WHAT TO DO: Rewrite the records with every "common name" changed to "vernacular name", keeping all other text unchanged and leaving out the pictures.

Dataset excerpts

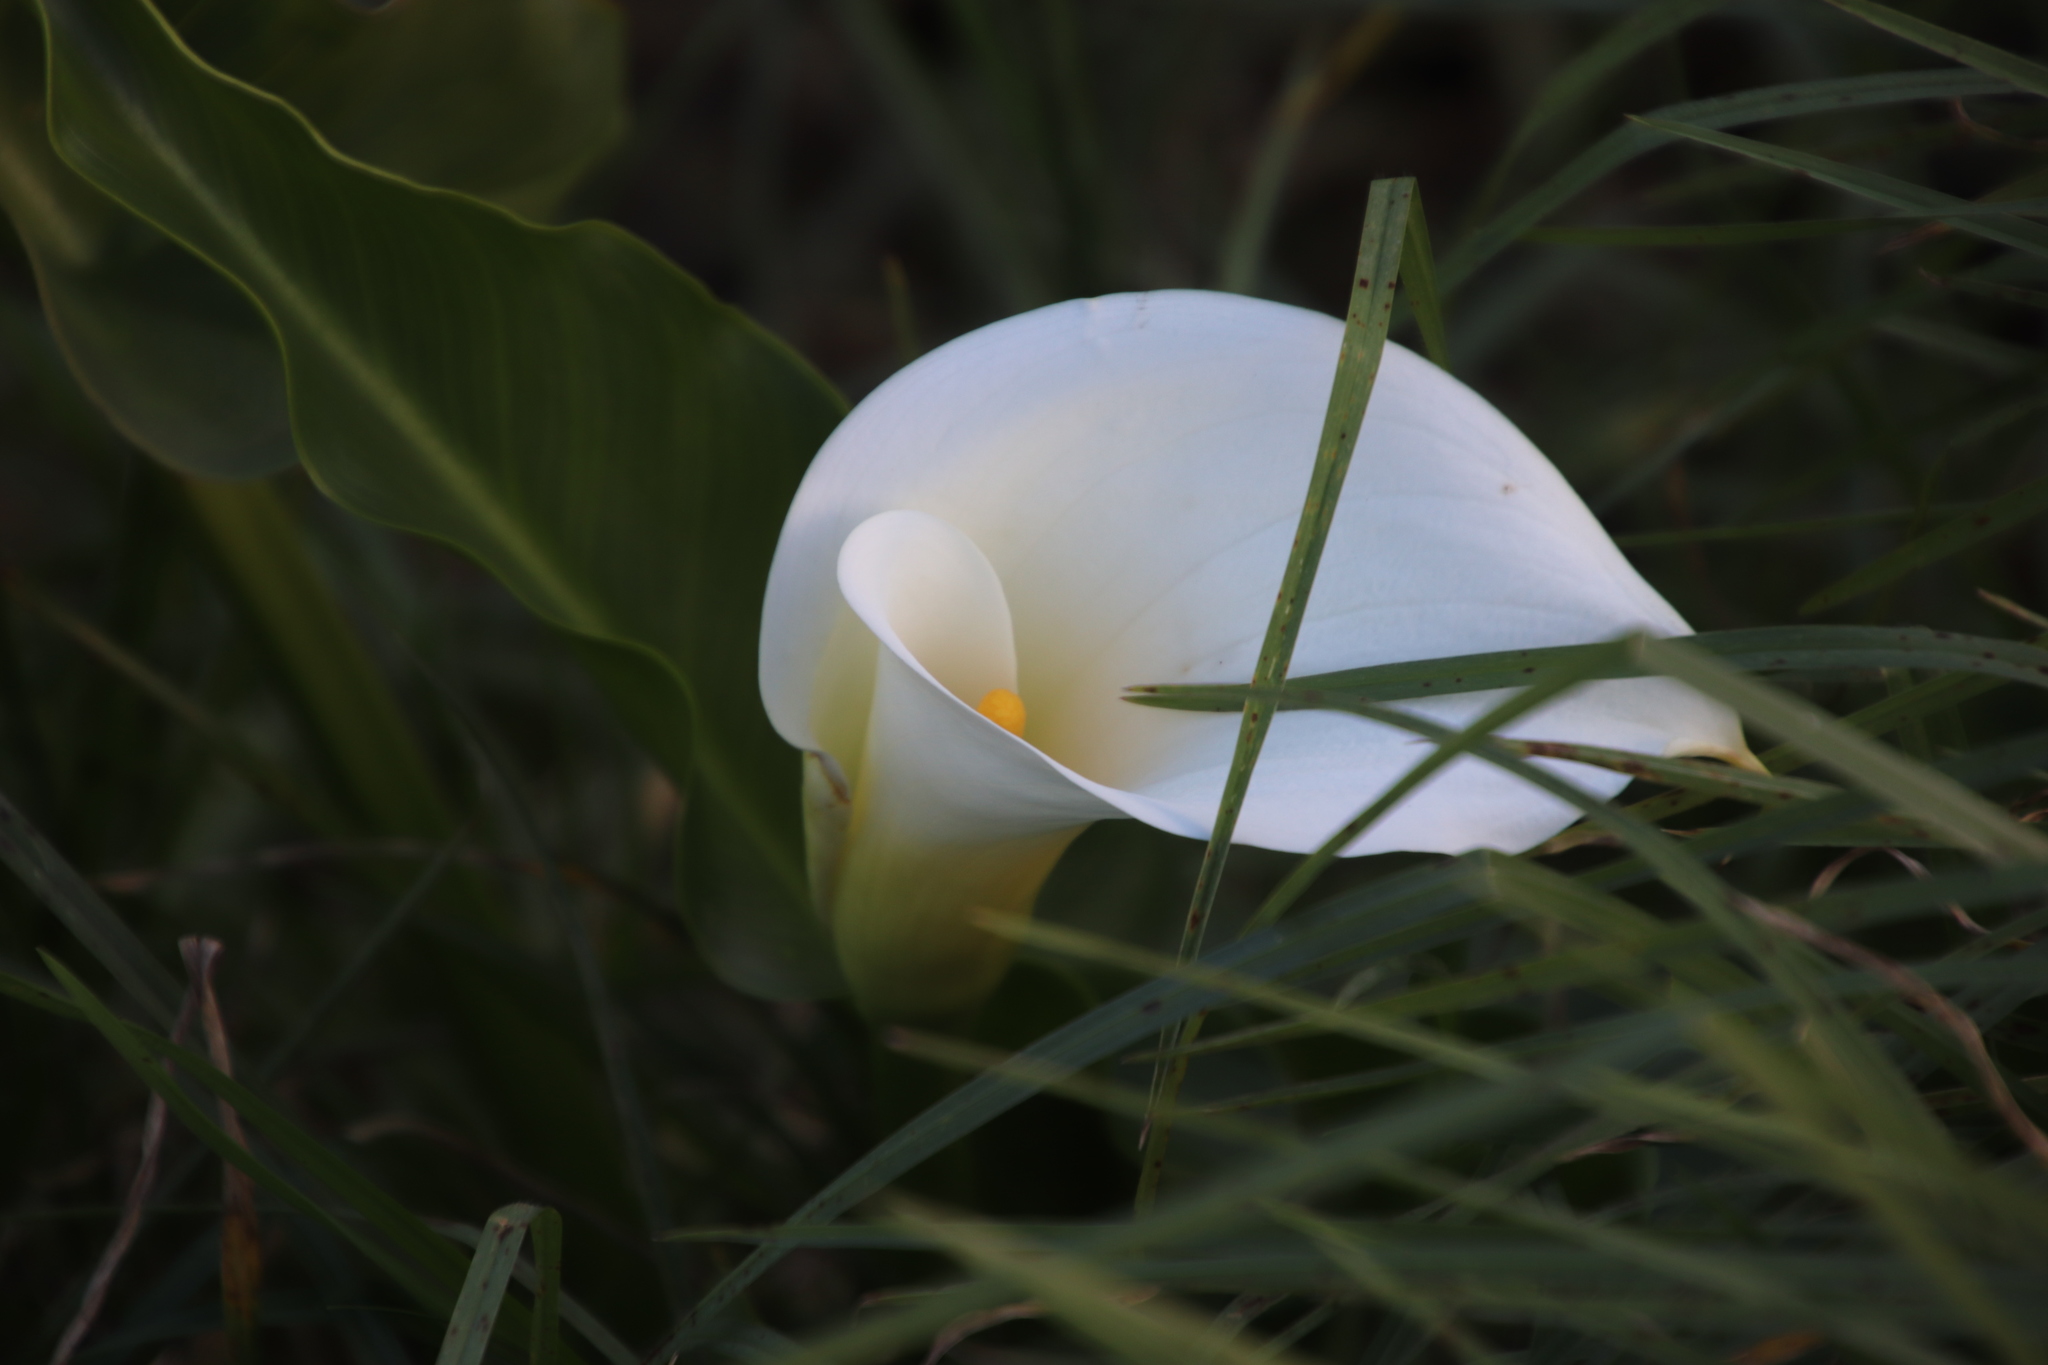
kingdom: Plantae
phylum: Tracheophyta
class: Liliopsida
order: Alismatales
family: Araceae
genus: Zantedeschia
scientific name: Zantedeschia aethiopica
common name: Altar-lily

REPLY:
kingdom: Plantae
phylum: Tracheophyta
class: Liliopsida
order: Alismatales
family: Araceae
genus: Zantedeschia
scientific name: Zantedeschia aethiopica
vernacular name: Altar-lily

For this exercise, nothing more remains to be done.